» TASK INPUT:
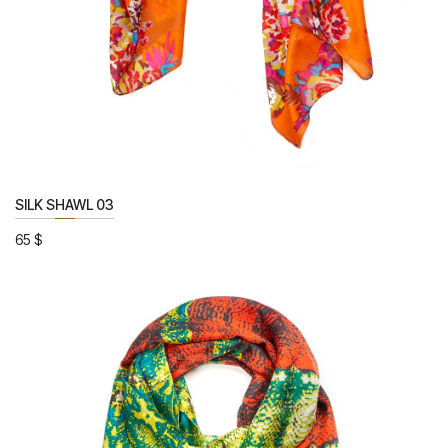
SILK SHAWL 03
65
$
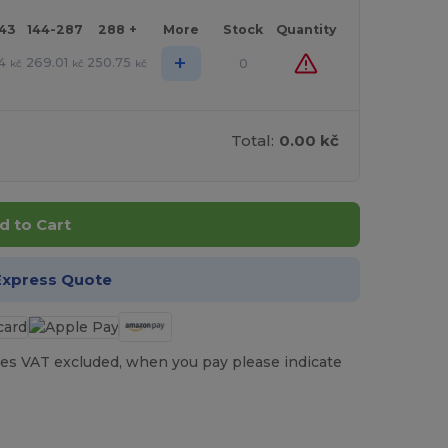
143
144-287
288 +
More
Stock
Quantity
+
4
269.01
250.75
0
kč
kč
kč
Total:
0.00 kč
d to Cart
Express Quote
es VAT excluded, when you pay please indicate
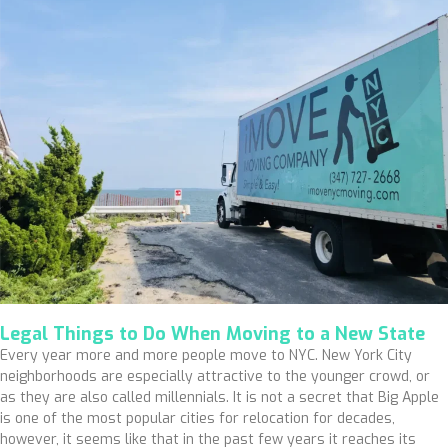
Legal Things to Do When Moving to a New State
Every year more and more people move to NYC. New York City
neighborhoods are especially attractive to the younger crowd, or
as they are also called millennials. It is not a secret that Big Apple
is one of the most popular cities for relocation for decades,
however, it seems like that in the past few years it reaches its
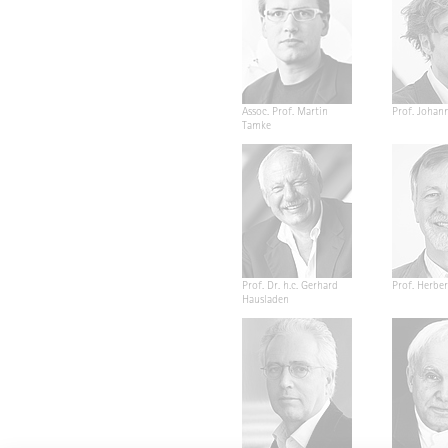
Assoc. Prof. Martin
Prof. Johan
Tamke
Prof. Dr. h.c. Gerhard
Prof. Herber
Hausladen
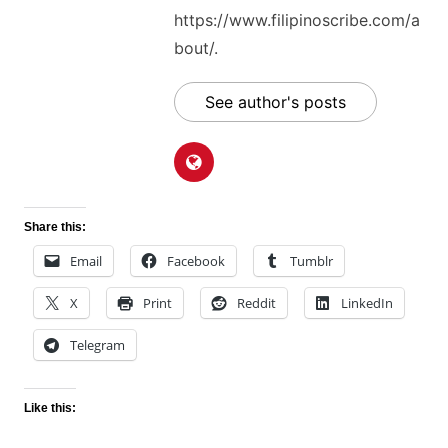
https://www.filipinoscribe.com/a
bout/.
See author's posts
Share this:
Email
Facebook
Tumblr
X
Print
Reddit
LinkedIn
Telegram
Like this:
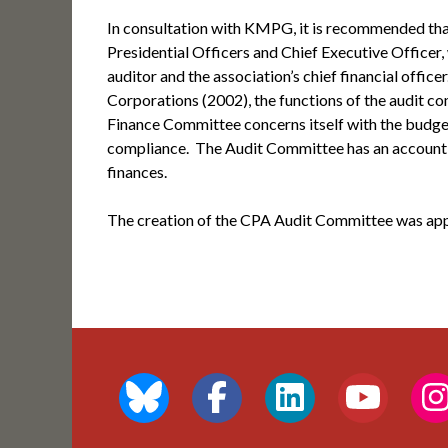
In consultation with KMPG, it is recommended th
Presidential Officers and Chief Executive Officer,
auditor and the association’s chief financial offic
Corporations (2002), the functions of the audit c
Finance Committee concerns itself with the budget,
compliance. The Audit Committee has an accounting
finances.
The creation of the CPA Audit Committee was app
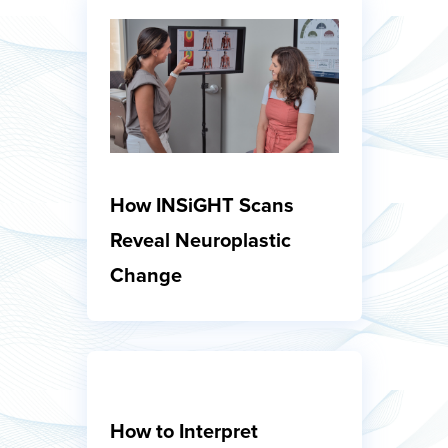
How INSiGHT Scans
Reveal Neuroplastic
Change
How to Interpret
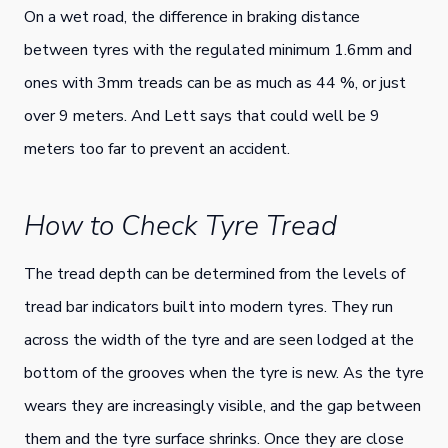
On a wet road, the difference in braking distance
between tyres with the regulated minimum 1.6mm and
ones with 3mm treads can be as much as 44 %, or just
over 9 meters. And Lett says that could well be 9
meters too far to prevent an accident.
How to Check Tyre Tread
The tread depth can be determined from the levels of
tread bar indicators built into modern tyres. They run
across the width of the tyre and are seen lodged at the
bottom of the grooves when the tyre is new. As the tyre
wears they are increasingly visible, and the gap between
them and the tyre surface shrinks. Once they are close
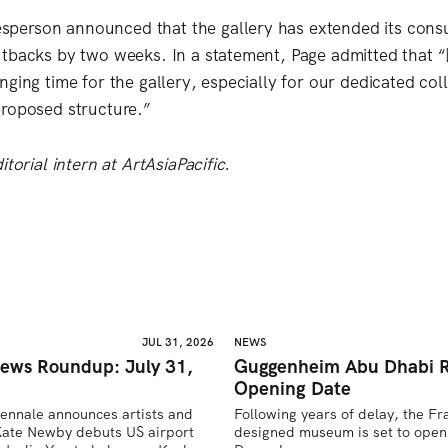
erson announced that the gallery has extended its consu
tbacks by two weeks. In a statement, Page admitted that “[t
nging time for the gallery, especially for our dedicated co
roposed structure.”
itorial intern at ArtAsiaPacific.
JUL 31, 2026
NEWS
ews Roundup: July 31,
Guggenheim Abu Dhabi R
Opening Date
iennale announces artists and 
Following years of delay, the F
ate Newby debuts US airport 
designed museum is set to open 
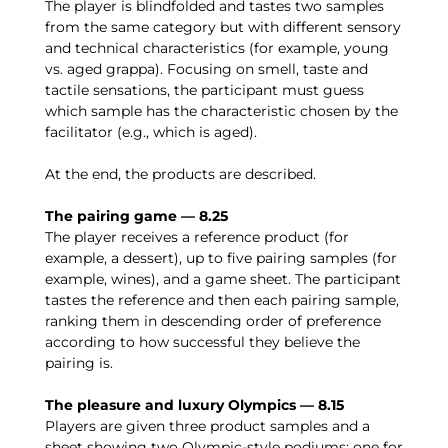
The player is blindfolded and tastes two samples
from the same category but with different sensory
and technical characteristics (for example, young
vs. aged grappa). Focusing on smell, taste and
tactile sensations, the participant must guess
which sample has the characteristic chosen by the
facilitator (e.g., which is aged).
At the end, the products are described.
The pairing game — 8.25
The player receives a reference product (for
example, a dessert), up to five pairing samples (for
example, wines), and a game sheet. The participant
tastes the reference and then each pairing sample,
ranking them in descending order of preference
according to how successful they believe the
pairing is.
The pleasure and luxury Olympics — 8.15
Players are given three product samples and a
sheet showing two Olympic-style podiums: one for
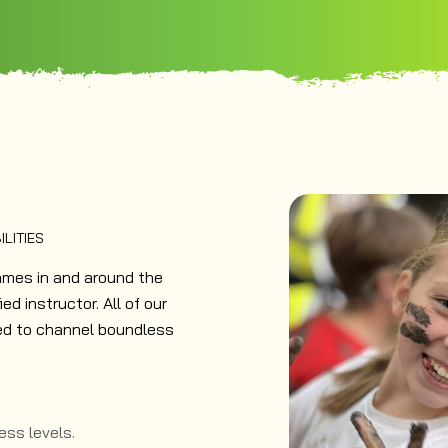
ILITIES
ames in and around the
ed instructor. All of our
eed to channel boundless
ness levels.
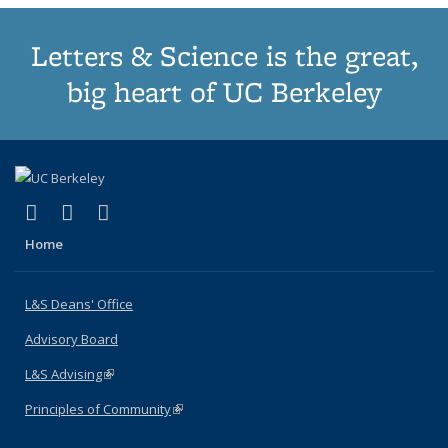
Letters & Science is the great,
big heart of UC Berkeley
(link is external)
(link is external)
(link is external)
X (formerly Twitter)
LinkedIn
Instagram
Home
L&S Deans' Office
Advisory Board
L&S Advising
(link is external)
Principles of Community
(link is external)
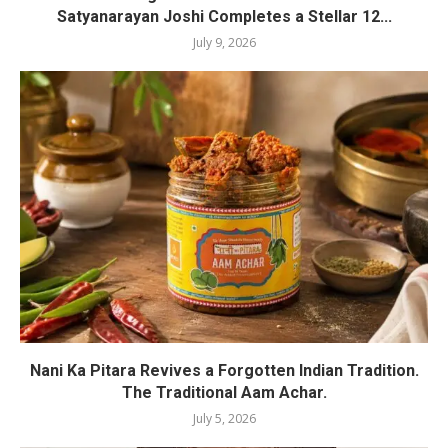
Satyanarayan Joshi Completes a Stellar 12...
July 9, 2026
Nani Ka Pitara Revives a Forgotten Indian Tradition.
The Traditional Aam Achar.
July 5, 2026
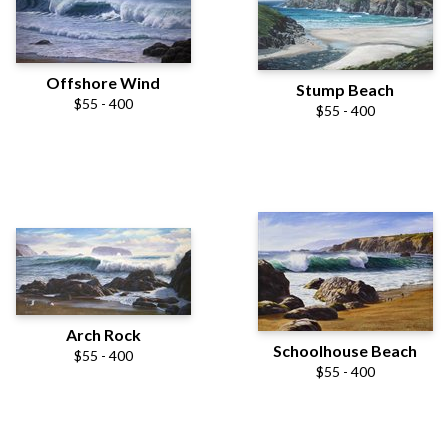
Offshore Wind
Stump Beach
$55 - 400
$55 - 400
Arch Rock
Schoolhouse Beach
$55 - 400
$55 - 400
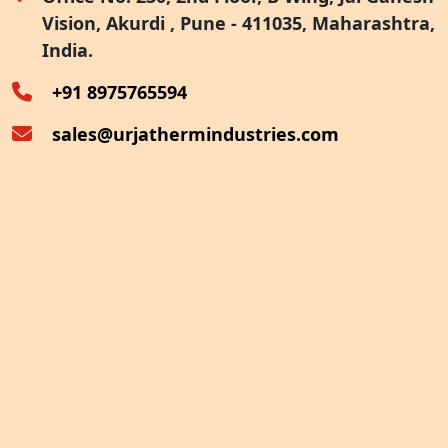
Vision, Akurdi , Pune - 411035, Maharashtra,
Furnace Exhaust Heat Recovery
India.
Oven Exhaust Heat Recovery
+91 8975765594
sales@urjathermindustries.com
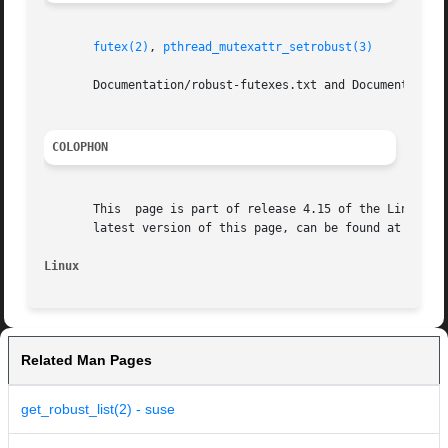
futex(2)
, 
pthread_mutexattr_setrobust(3)
       Documentation/robust-futexes.txt and Documentation/
COLOPHON
       This  page is part of release 4.15 of the Linux man
       latest version of this page, can be found at https:
Linux
Related Man Pages
get_robust_list(2) - suse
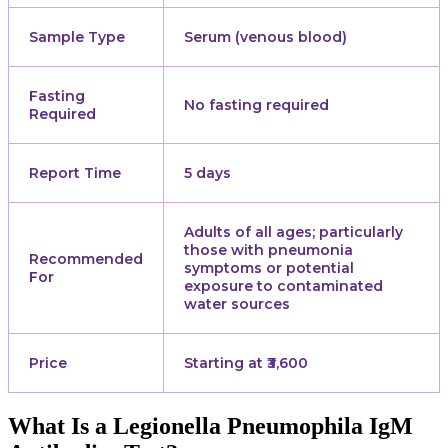
Sample Type
Serum (venous blood)
Fasting
No fasting required
Required
Report Time
5 days
Adults of all ages; particularly
those with pneumonia
Recommended
symptoms or potential
For
exposure to contaminated
water sources
Price
Starting at ₹3,600
What Is a Legionella Pneumophila IgM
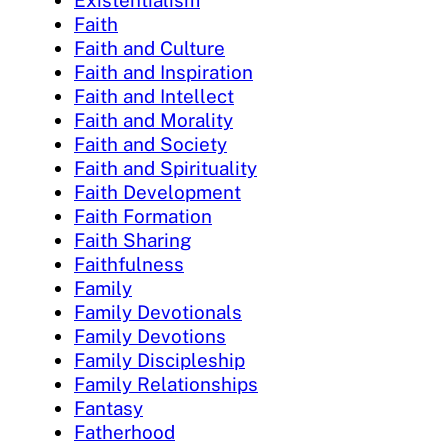
Faith
Faith and Culture
Faith and Inspiration
Faith and Intellect
Faith and Morality
Faith and Society
Faith and Spirituality
Faith Development
Faith Formation
Faith Sharing
Faithfulness
Family
Family Devotionals
Family Devotions
Family Discipleship
Family Relationships
Fantasy
Fatherhood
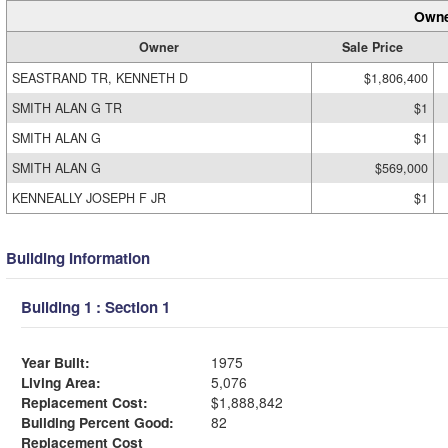
Owne
Owner
Sale Price
SEASTRAND TR, KENNETH D
$1,806,400
SMITH ALAN G TR
$1
SMITH ALAN G
$1
SMITH ALAN G
$569,000
KENNEALLY JOSEPH F JR
$1
Building Information
Building 1 : Section 1
Year Built:
1975
Living Area:
5,076
Replacement Cost:
$1,888,842
Building Percent Good:
82
Replacement Cost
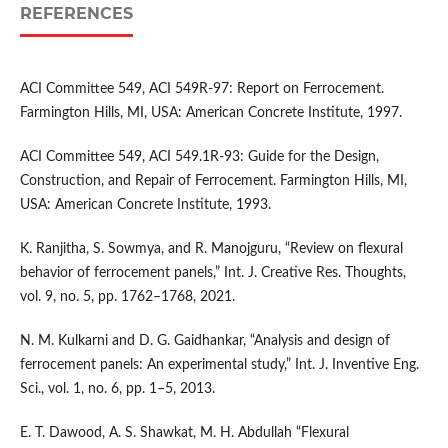
REFERENCES
ACI Committee 549, ACI 549R-97: Report on Ferrocement.
Farmington Hills, MI, USA: American Concrete Institute, 1997.
ACI Committee 549, ACI 549.1R-93: Guide for the Design,
Construction, and Repair of Ferrocement. Farmington Hills, MI,
USA: American Concrete Institute, 1993.
K. Ranjitha, S. Sowmya, and R. Manojguru, “Review on flexural
behavior of ferrocement panels,” Int. J. Creative Res. Thoughts,
vol. 9, no. 5, pp. 1762–1768, 2021.
N. M. Kulkarni and D. G. Gaidhankar, “Analysis and design of
ferrocement panels: An experimental study,” Int. J. Inventive Eng.
Sci., vol. 1, no. 6, pp. 1–5, 2013.
E. T. Dawood, A. S. Shawkat, M. H. Abdullah “Flexural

» WORK INSTRUCTIONS: Return, word for word, the text of the items from the line with "Satyanarayan Joshi Completes a Stellar 12..." to the line with "sales@urjathermindustries.com", including both of those lines and leaving the pictures out.

» EXPECTED ANSWER:
Satyanarayan Joshi Completes a Stellar 12...
July 9, 2026
Nani Ka Pitara Revives a Forgotten Indian Tradition.
The Traditional Aam Achar.
July 5, 2026
Offshore Wind
Stump Beach
$55 - 400
$55 - 400
Arch Rock
Schoolhouse Beach
$55 - 400
$55 - 400
Vision, Akurdi , Pune - 411035, Maharashtra,
Furnace Exhaust Heat Recovery
India.
Oven Exhaust Heat Recovery
+91 8975765594
sales@urjathermindustries.com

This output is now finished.